• **PROBLEM DETAILS**:
Report how many lines in the data include the string "Young", and add nothing else.

==*==

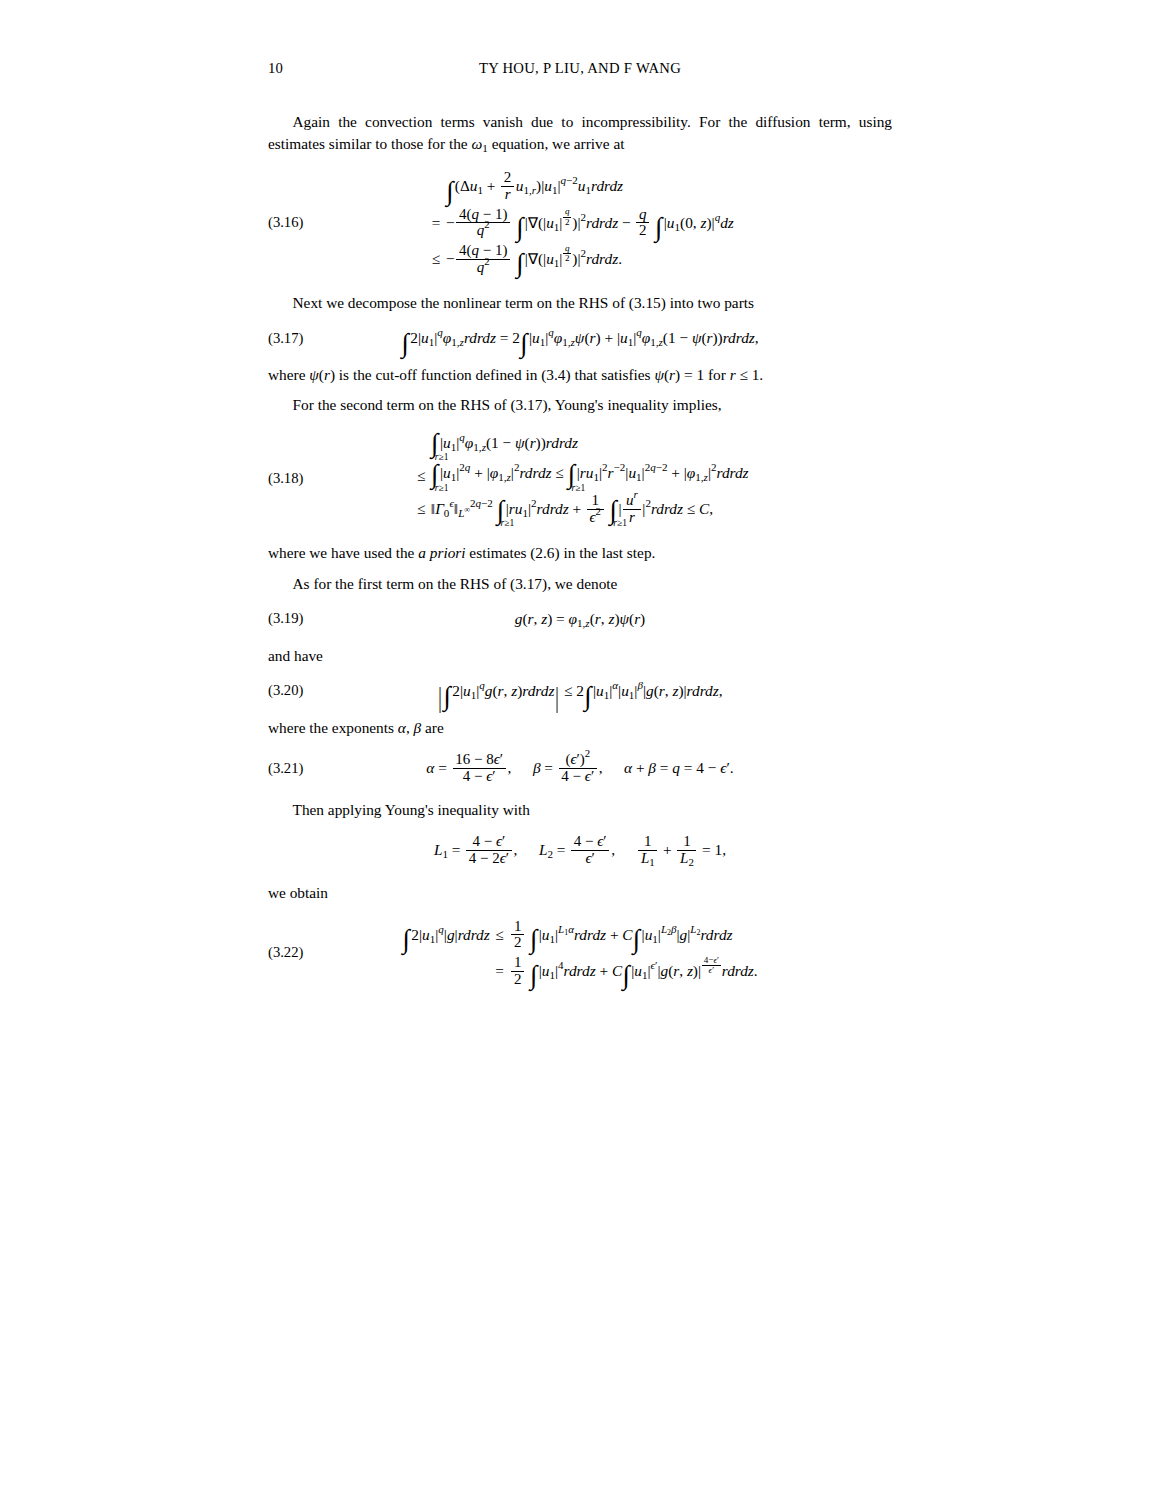10 TY HOU, P LIU, AND F WANG
Again the convection terms vanish due to incompressibility. For the diffusion term, using estimates similar to those for the ω1 equation, we arrive at
(3.16)
∫(Δu1 + 2 r u1,r)|u1|q−2u1rdrdz
=
−4(q − 1) q2 ∫|∇(|u1|q 2)|2rdrdz − q 2 ∫|u1(0, z)|qdz
≤
−4(q − 1) q2 ∫|∇(|u1|q 2)|2rdrdz.
Next we decompose the nonlinear term on the RHS of (3.15) into two parts
(3.17)
∫2|u1|qφ1,zrdrdz = 2∫|u1|qφ1,zψ(r) + |u1|qφ1,z(1 − ψ(r))rdrdz,
where ψ(r) is the cut-off function defined in (3.4) that satisfies ψ(r) = 1 for r ≤ 1.
For the second term on the RHS of (3.17), Young's inequality implies,
(3.18)
∫r≥1|u1|qφ1,z(1 − ψ(r))rdrdz
≤
∫r≥1|u1|2q + |φ1,z|2rdrdz ≤ ∫r≥1|ru1|2r−2|u1|2q−2 + |φ1,z|2rdrdz
≤
‖Γ0ϵ‖L∞2q−2 ∫r≥1|ru1|2rdrdz + 1 ϵ2 ∫r≥1|ur r|2rdrdz ≤ C,
where we have used the a priori estimates (2.6) in the last step.
As for the first term on the RHS of (3.17), we denote
(3.19)
g(r, z) = φ1,z(r, z)ψ(r)
and have
(3.20)
|∫2|u1|qg(r, z)rdrdz| ≤ 2∫|u1|α|u1|β|g(r, z)|rdrdz,
where the exponents α, β are
(3.21)
α = 16 − 8ϵ′4 − ϵ′, β = (ϵ′)24 − ϵ′, α + β = q = 4 − ϵ′.
Then applying Young's inequality with
L1 = 4 − ϵ′4 − 2ϵ′, L2 = 4 − ϵ′ϵ′, 1 L1 + 1 L2 = 1,
we obtain
(3.22)
∫2|u1|q|g|rdrdz
≤
12 ∫|u1|L1αrdrdz + C∫|u1|L2β|g|L2rdrdz
=
12 ∫|u1|4rdrdz + C∫|u1|ϵ′|g(r, z)|4−ϵ′ϵ′rdrdz.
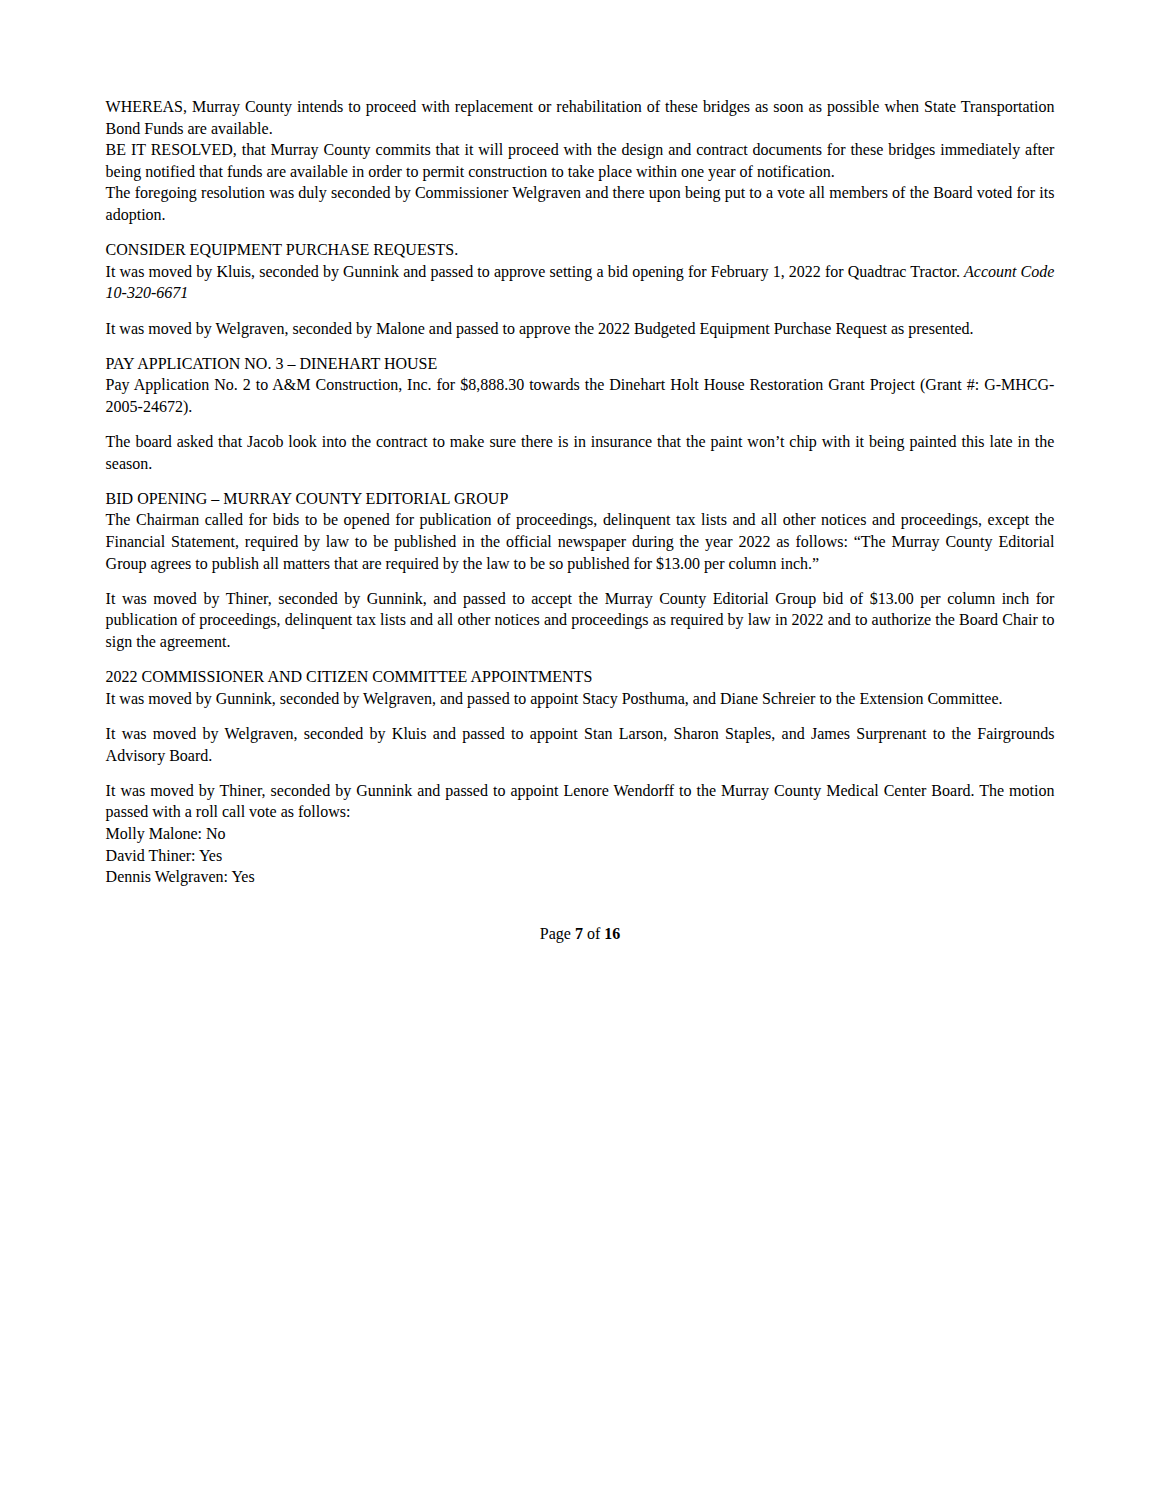WHEREAS, Murray County intends to proceed with replacement or rehabilitation of these bridges as soon as possible when State Transportation Bond Funds are available.
BE IT RESOLVED, that Murray County commits that it will proceed with the design and contract documents for these bridges immediately after being notified that funds are available in order to permit construction to take place within one year of notification.
The foregoing resolution was duly seconded by Commissioner Welgraven and there upon being put to a vote all members of the Board voted for its adoption.
CONSIDER EQUIPMENT PURCHASE REQUESTS.
It was moved by Kluis, seconded by Gunnink and passed to approve setting a bid opening for February 1, 2022 for Quadtrac Tractor. Account Code 10-320-6671
It was moved by Welgraven, seconded by Malone and passed to approve the 2022 Budgeted Equipment Purchase Request as presented.
PAY APPLICATION NO. 3 – DINEHART HOUSE
Pay Application No. 2 to A&M Construction, Inc. for $8,888.30 towards the Dinehart Holt House Restoration Grant Project (Grant #: G-MHCG-2005-24672).
The board asked that Jacob look into the contract to make sure there is in insurance that the paint won’t chip with it being painted this late in the season.
BID OPENING – MURRAY COUNTY EDITORIAL GROUP
The Chairman called for bids to be opened for publication of proceedings, delinquent tax lists and all other notices and proceedings, except the Financial Statement, required by law to be published in the official newspaper during the year 2022 as follows: “The Murray County Editorial Group agrees to publish all matters that are required by the law to be so published for $13.00 per column inch.”
It was moved by Thiner, seconded by Gunnink, and passed to accept the Murray County Editorial Group bid of $13.00 per column inch for publication of proceedings, delinquent tax lists and all other notices and proceedings as required by law in 2022 and to authorize the Board Chair to sign the agreement.
2022 COMMISSIONER AND CITIZEN COMMITTEE APPOINTMENTS
It was moved by Gunnink, seconded by Welgraven, and passed to appoint Stacy Posthuma, and Diane Schreier to the Extension Committee.
It was moved by Welgraven, seconded by Kluis and passed to appoint Stan Larson, Sharon Staples, and James Surprenant to the Fairgrounds Advisory Board.
It was moved by Thiner, seconded by Gunnink and passed to appoint Lenore Wendorff to the Murray County Medical Center Board. The motion passed with a roll call vote as follows:
Molly Malone: No
David Thiner: Yes
Dennis Welgraven: Yes
Page 7 of 16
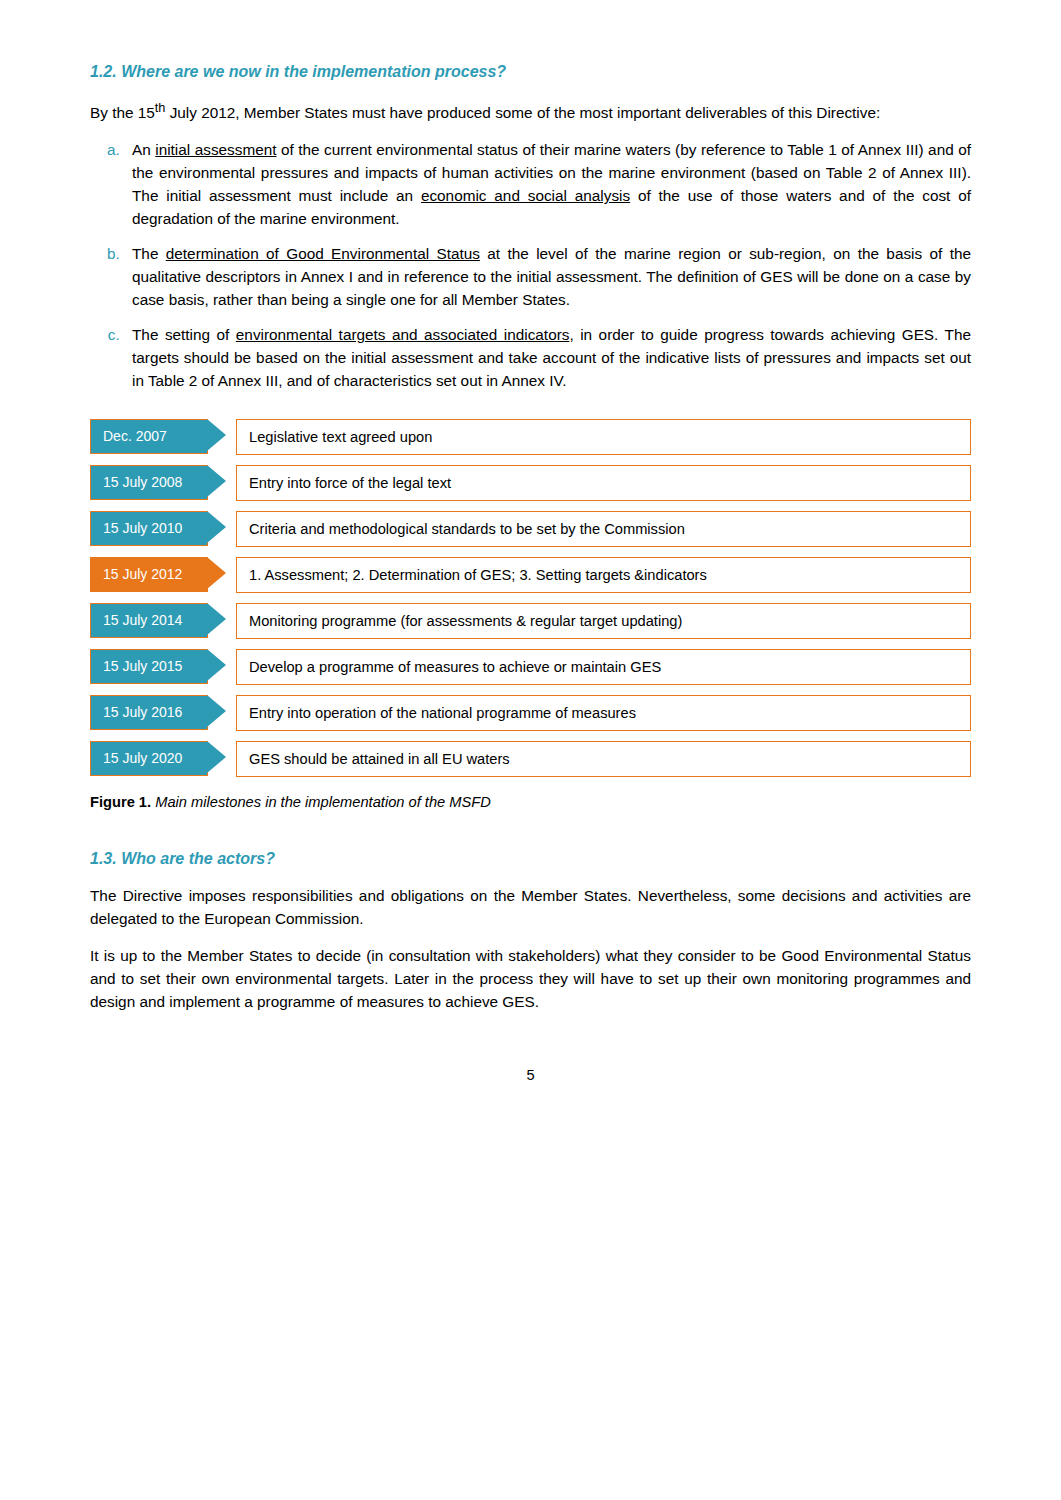1.2. Where are we now in the implementation process?
By the 15th July 2012, Member States must have produced some of the most important deliverables of this Directive:
An initial assessment of the current environmental status of their marine waters (by reference to Table 1 of Annex III) and of the environmental pressures and impacts of human activities on the marine environment (based on Table 2 of Annex III). The initial assessment must include an economic and social analysis of the use of those waters and of the cost of degradation of the marine environment.
The determination of Good Environmental Status at the level of the marine region or sub-region, on the basis of the qualitative descriptors in Annex I and in reference to the initial assessment. The definition of GES will be done on a case by case basis, rather than being a single one for all Member States.
The setting of environmental targets and associated indicators, in order to guide progress towards achieving GES. The targets should be based on the initial assessment and take account of the indicative lists of pressures and impacts set out in Table 2 of Annex III, and of characteristics set out in Annex IV.
Dec. 2007
Legislative text agreed upon
15 July 2008
Entry into force of the legal text
15 July 2010
Criteria and methodological standards to be set by the Commission
15 July 2012
1. Assessment; 2. Determination of GES; 3. Setting targets &indicators
15 July 2014
Monitoring programme (for assessments & regular target updating)
15 July 2015
Develop a programme of measures to achieve or maintain GES
15 July 2016
Entry into operation of the national programme of measures
15 July 2020
GES should be attained in all EU waters
Figure 1. Main milestones in the implementation of the MSFD
1.3. Who are the actors?
The Directive imposes responsibilities and obligations on the Member States. Nevertheless, some decisions and activities are delegated to the European Commission.
It is up to the Member States to decide (in consultation with stakeholders) what they consider to be Good Environmental Status and to set their own environmental targets. Later in the process they will have to set up their own monitoring programmes and design and implement a programme of measures to achieve GES.
5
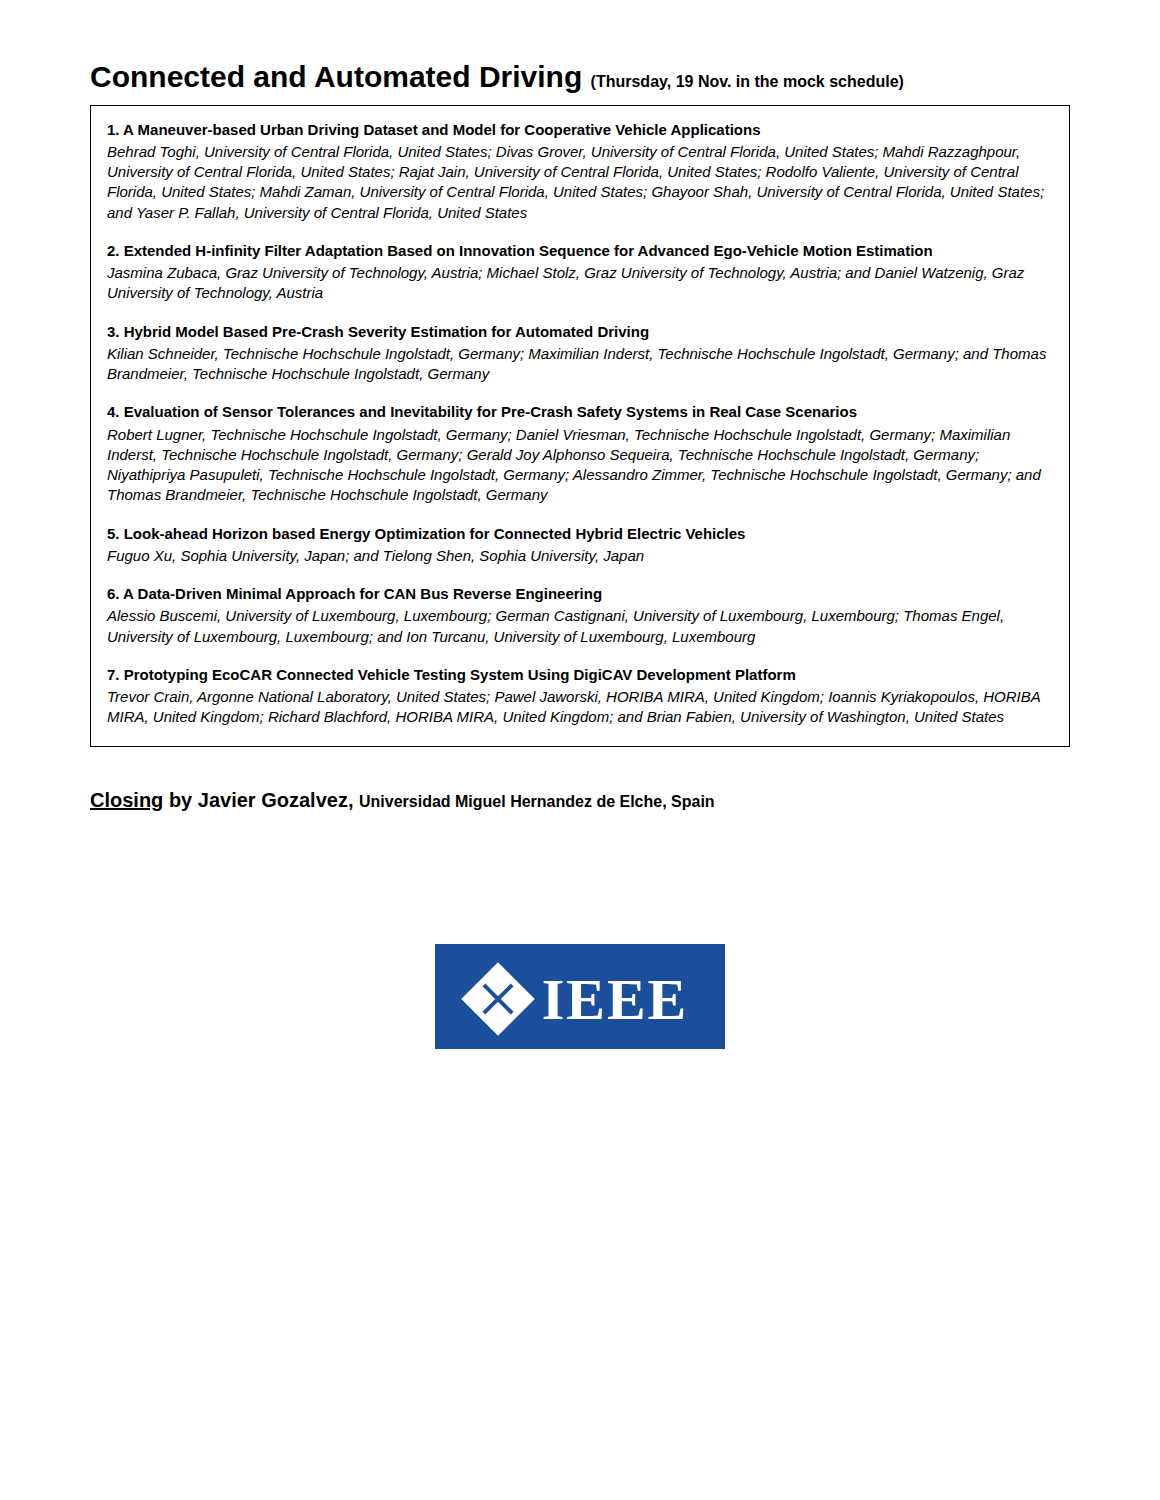Connected and Automated Driving (Thursday, 19 Nov. in the mock schedule)
1. A Maneuver-based Urban Driving Dataset and Model for Cooperative Vehicle Applications
Behrad Toghi, University of Central Florida, United States; Divas Grover, University of Central Florida, United States; Mahdi Razzaghpour, University of Central Florida, United States; Rajat Jain, University of Central Florida, United States; Rodolfo Valiente, University of Central Florida, United States; Mahdi Zaman, University of Central Florida, United States; Ghayoor Shah, University of Central Florida, United States; and Yaser P. Fallah, University of Central Florida, United States
2. Extended H-infinity Filter Adaptation Based on Innovation Sequence for Advanced Ego-Vehicle Motion Estimation
Jasmina Zubaca, Graz University of Technology, Austria; Michael Stolz, Graz University of Technology, Austria; and Daniel Watzenig, Graz University of Technology, Austria
3. Hybrid Model Based Pre-Crash Severity Estimation for Automated Driving
Kilian Schneider, Technische Hochschule Ingolstadt, Germany; Maximilian Inderst, Technische Hochschule Ingolstadt, Germany; and Thomas Brandmeier, Technische Hochschule Ingolstadt, Germany
4. Evaluation of Sensor Tolerances and Inevitability for Pre-Crash Safety Systems in Real Case Scenarios
Robert Lugner, Technische Hochschule Ingolstadt, Germany; Daniel Vriesman, Technische Hochschule Ingolstadt, Germany; Maximilian Inderst, Technische Hochschule Ingolstadt, Germany; Gerald Joy Alphonso Sequeira, Technische Hochschule Ingolstadt, Germany; Niyathipriya Pasupuleti, Technische Hochschule Ingolstadt, Germany; Alessandro Zimmer, Technische Hochschule Ingolstadt, Germany; and Thomas Brandmeier, Technische Hochschule Ingolstadt, Germany
5. Look-ahead Horizon based Energy Optimization for Connected Hybrid Electric Vehicles
Fuguo Xu, Sophia University, Japan; and Tielong Shen, Sophia University, Japan
6. A Data-Driven Minimal Approach for CAN Bus Reverse Engineering
Alessio Buscemi, University of Luxembourg, Luxembourg; German Castignani, University of Luxembourg, Luxembourg; Thomas Engel, University of Luxembourg, Luxembourg; and Ion Turcanu, University of Luxembourg, Luxembourg
7. Prototyping EcoCAR Connected Vehicle Testing System Using DigiCAV Development Platform
Trevor Crain, Argonne National Laboratory, United States; Pawel Jaworski, HORIBA MIRA, United Kingdom; Ioannis Kyriakopoulos, HORIBA MIRA, United Kingdom; Richard Blachford, HORIBA MIRA, United Kingdom; and Brian Fabien, University of Washington, United States
Closing by Javier Gozalvez, Universidad Miguel Hernandez de Elche, Spain
IEEE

==*==

• **FINAL ANSWER**:
2